TASKS FOR THIS EXERCISE »
A. Answer these questions from the JIRA notice:
(i) What resolution was SPARK-21356 given?
(ii) Which version is listed under affected versions?
(iii) Which issue is SPARK-21356 said to be related to?
B. Write out the stretch of the JIRA notice from "You are viewing" through "quotes for now." word for word.

PAGE TEXT »

┌──

You are viewing a plain text version of this content. The canonical link for it is here.
Posted to issues@spark.apache.org by "Hyukjin Kwon (JIRA)" <ji...@apache.org> on 2017/07/10 01:42:00 UTC

[jira] [Resolved] (SPARK-21356) CSV datasource failed to parse a value having newline in its value

     [ https://issues.apache.org/jira/browse/SPARK-21356?page=com.atlassian.jira.plugin.system.issuetabpanels:all-tabpanel ]

Hyukjin Kwon resolved SPARK-21356.
----------------------------------
    Resolution: Invalid

I am resolving this as the workaround looks so easy and I am not sure if it makes sense to allow newline in its value without quotes for now.

> CSV datasource failed to parse a value having newline in its value
> ------------------------------------------------------------------
>
>                 Key: SPARK-21356
>                 URL: https://issues.apache.org/jira/browse/SPARK-21356
>             Project: Spark
>          Issue Type: Bug
>          Components: SQL
>    Affects Versions: 2.2.0
>            Reporter: Hyukjin Kwon
>            Priority: Trivial
>
> This is related with SPARK-21355. I guess this is also a rather corner case. I found this during testing SPARK-21289.

└──

INFORMATION PROVIDED »
┌──

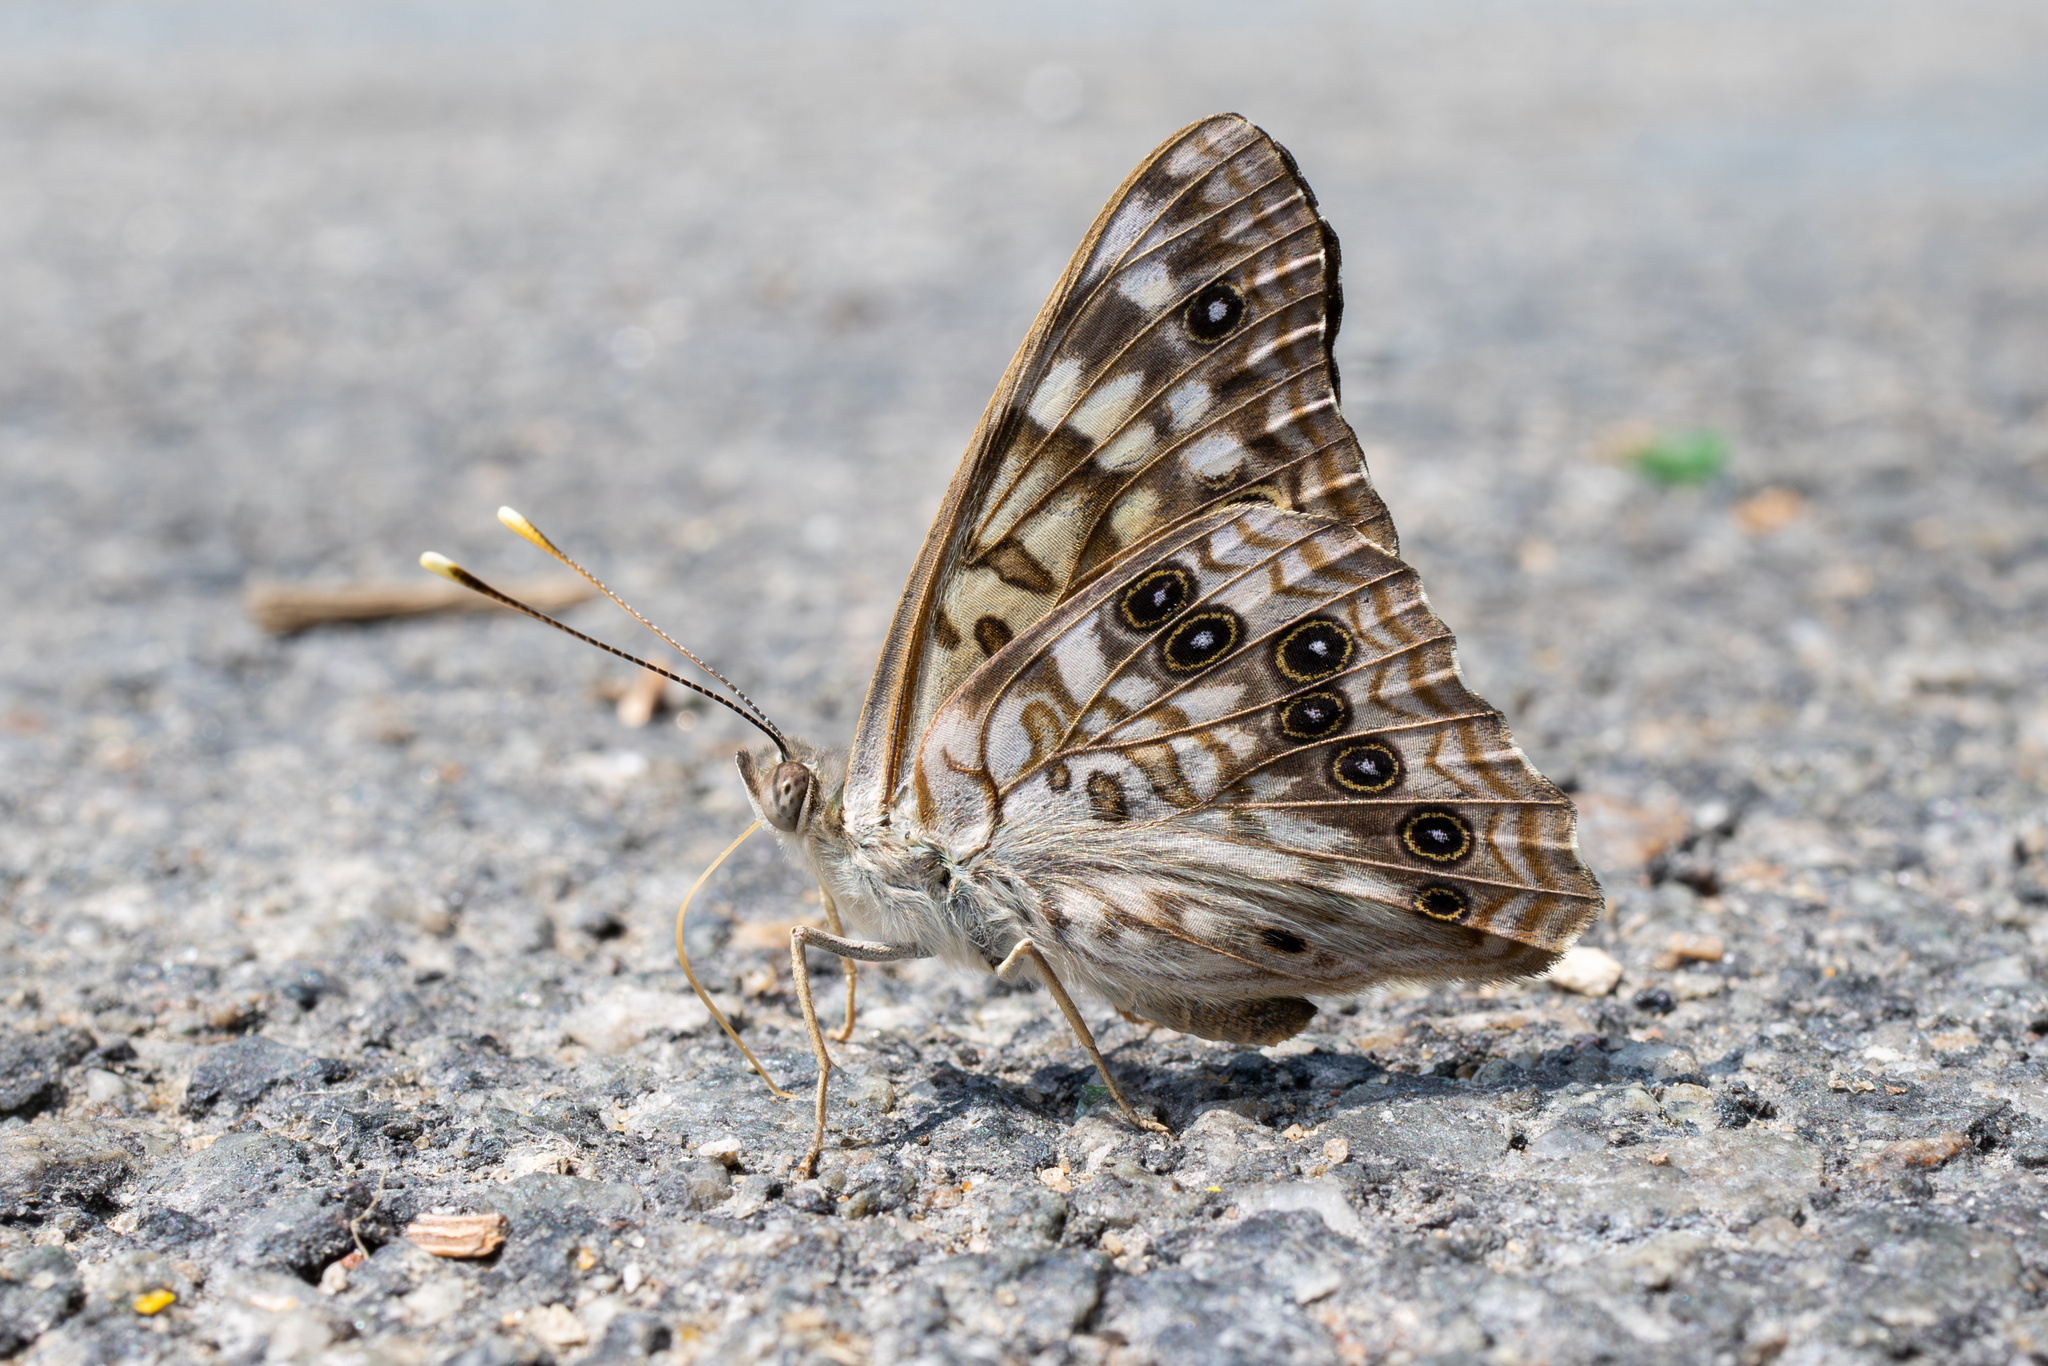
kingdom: Animalia
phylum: Arthropoda
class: Insecta
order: Lepidoptera
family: Nymphalidae
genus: Asterocampa
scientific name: Asterocampa celtis
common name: Hackberry emperor
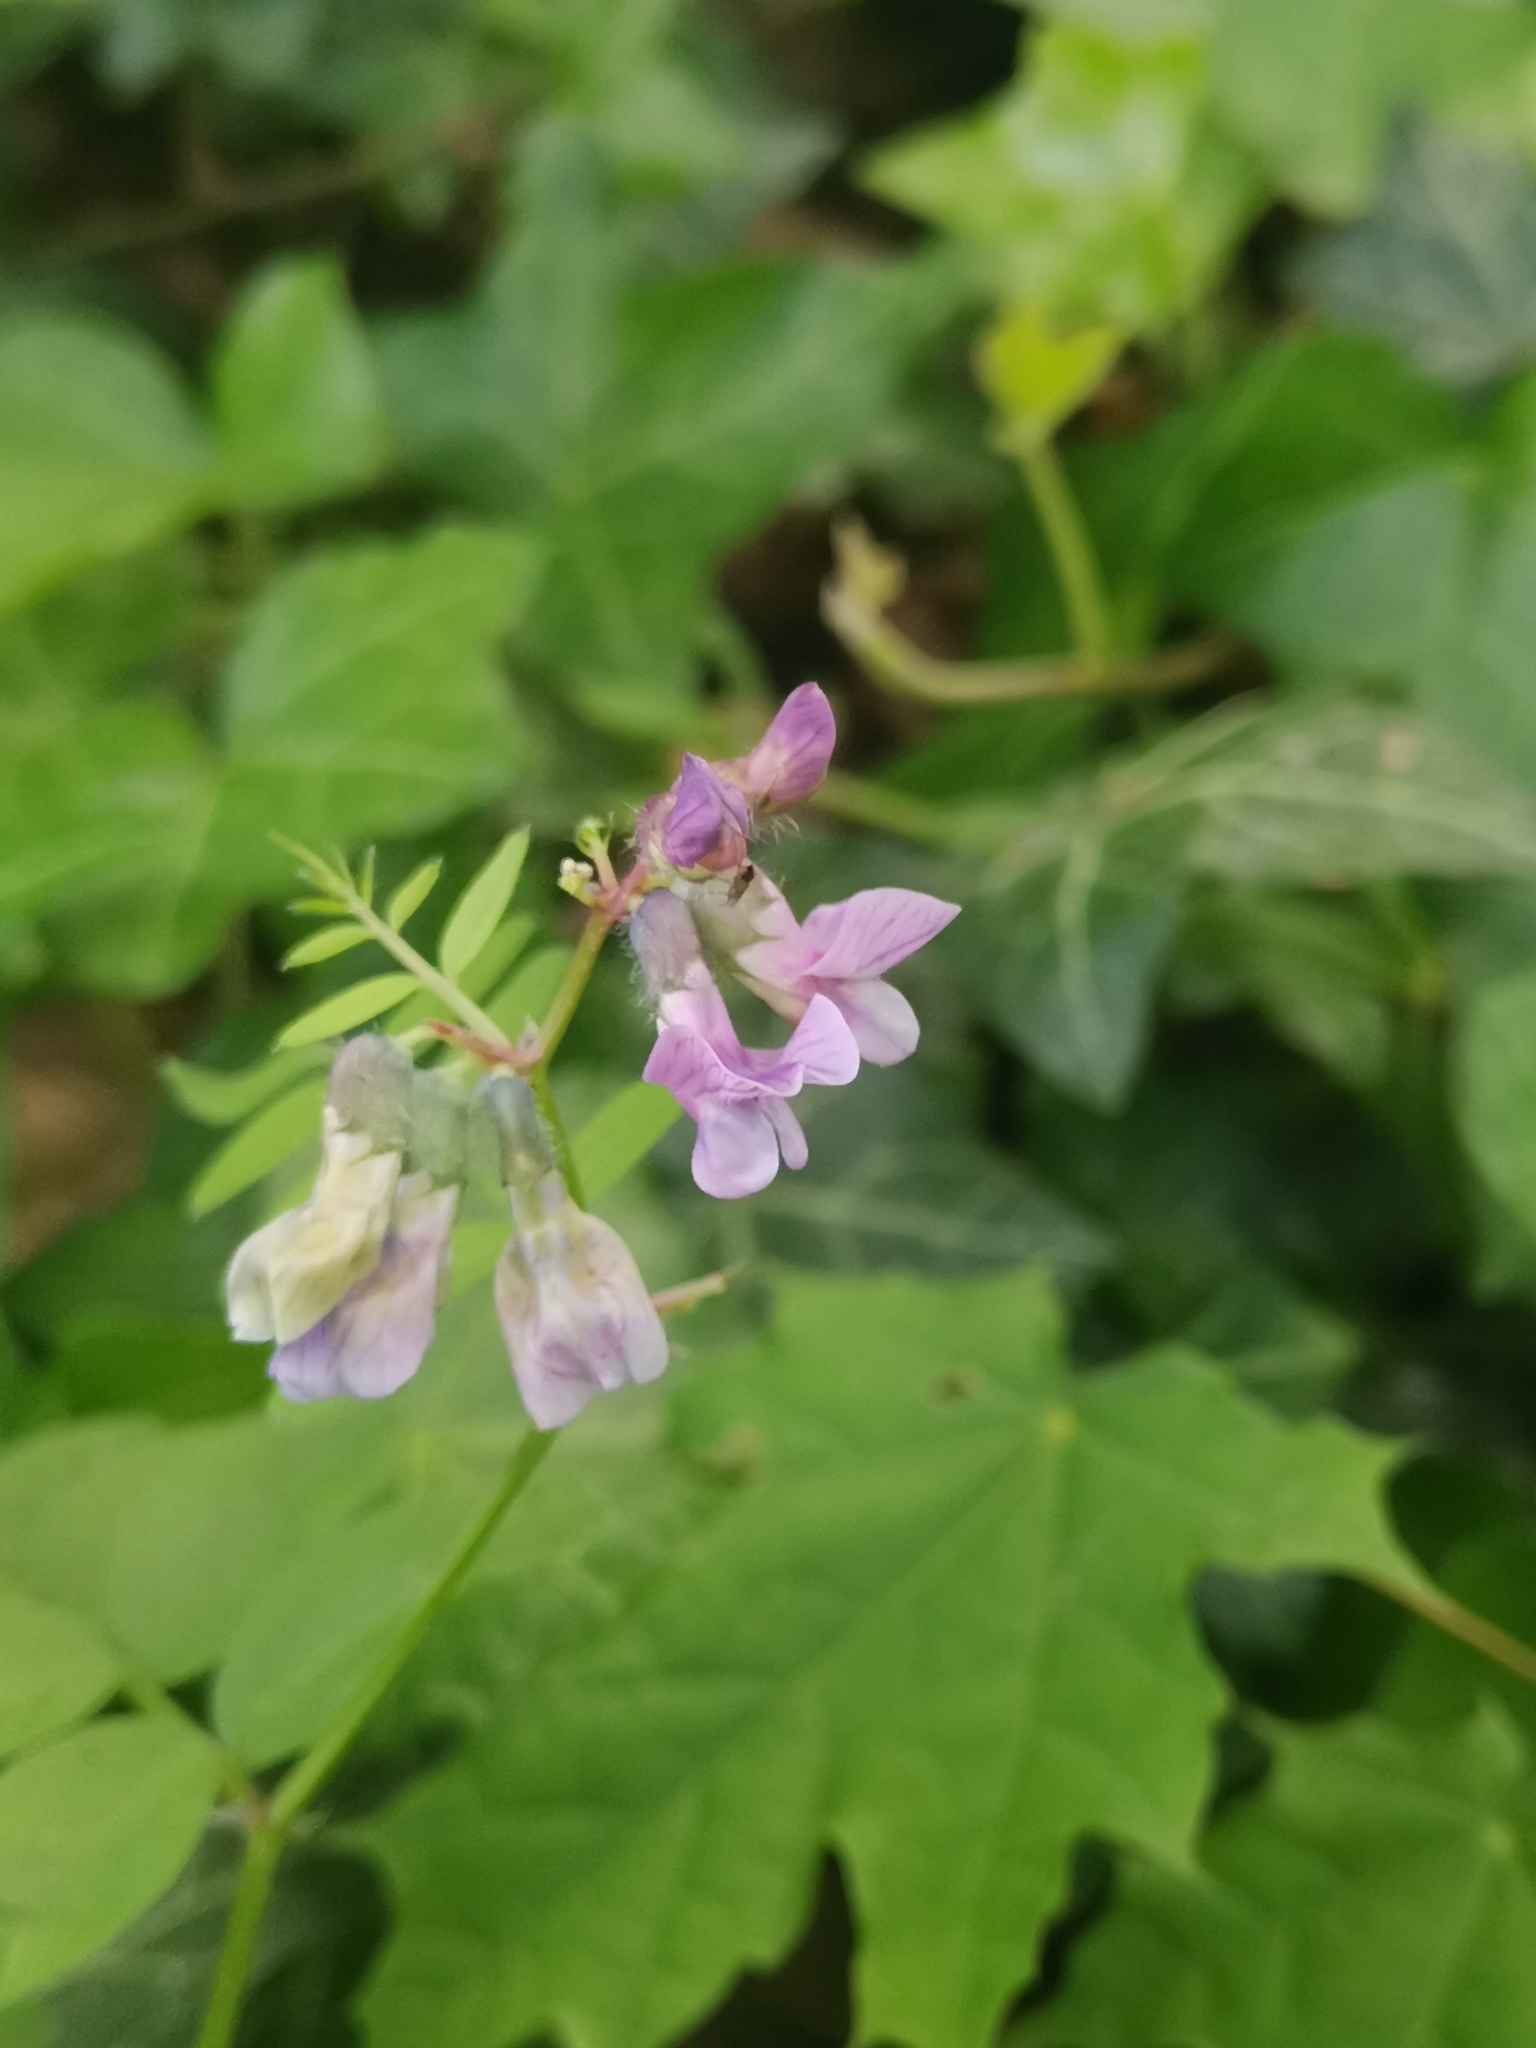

└──

WRITTEN RESPONSES »
A.
(i) Invalid
(ii) 2.2.0
(iii) SPARK-21355

B.
You are viewing a plain text version of this content. The canonical link for it is here.
Posted to issues@spark.apache.org by "Hyukjin Kwon (JIRA)" <ji...@apache.org> on 2017/07/10 01:42:00 UTC

[jira] [Resolved] (SPARK-21356) CSV datasource failed to parse a value having newline in its value

     [ https://issues.apache.org/jira/browse/SPARK-21356?page=com.atlassian.jira.plugin.system.issuetabpanels:all-tabpanel ]

Hyukjin Kwon resolved SPARK-21356.
----------------------------------
    Resolution: Invalid

I am resolving this as the workaround looks so easy and I am not sure if it makes sense to allow newline in its value without quotes for now.